[[ Exercise materials, beginning ]]

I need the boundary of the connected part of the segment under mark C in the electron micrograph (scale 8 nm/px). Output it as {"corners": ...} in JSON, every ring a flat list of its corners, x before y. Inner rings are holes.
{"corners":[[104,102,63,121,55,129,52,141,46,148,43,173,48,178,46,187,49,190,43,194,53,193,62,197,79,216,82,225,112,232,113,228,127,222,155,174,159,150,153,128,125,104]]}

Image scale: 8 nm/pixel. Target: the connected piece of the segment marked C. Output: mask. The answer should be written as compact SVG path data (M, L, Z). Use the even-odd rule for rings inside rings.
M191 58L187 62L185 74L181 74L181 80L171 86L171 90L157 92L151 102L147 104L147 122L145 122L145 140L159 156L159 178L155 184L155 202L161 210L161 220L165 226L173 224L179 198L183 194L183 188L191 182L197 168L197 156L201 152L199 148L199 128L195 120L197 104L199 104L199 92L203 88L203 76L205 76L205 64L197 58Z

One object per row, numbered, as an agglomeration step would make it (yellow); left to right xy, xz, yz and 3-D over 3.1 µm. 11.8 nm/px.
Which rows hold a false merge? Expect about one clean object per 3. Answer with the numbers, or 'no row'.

[[ Exercise materials, end ]]

- Problem:
In the lines above, find the word "object" and copy each line that contains it.

- Your response:
One object per row, numbered, as an agglomeration step would make it (yellow); left to right xy, xz, yz and 3-D over 3.1 µm. 11.8 nm/px.
Which rows hold a false merge? Expect about one clean object per 3. Answer with the numbers, or 'no row'.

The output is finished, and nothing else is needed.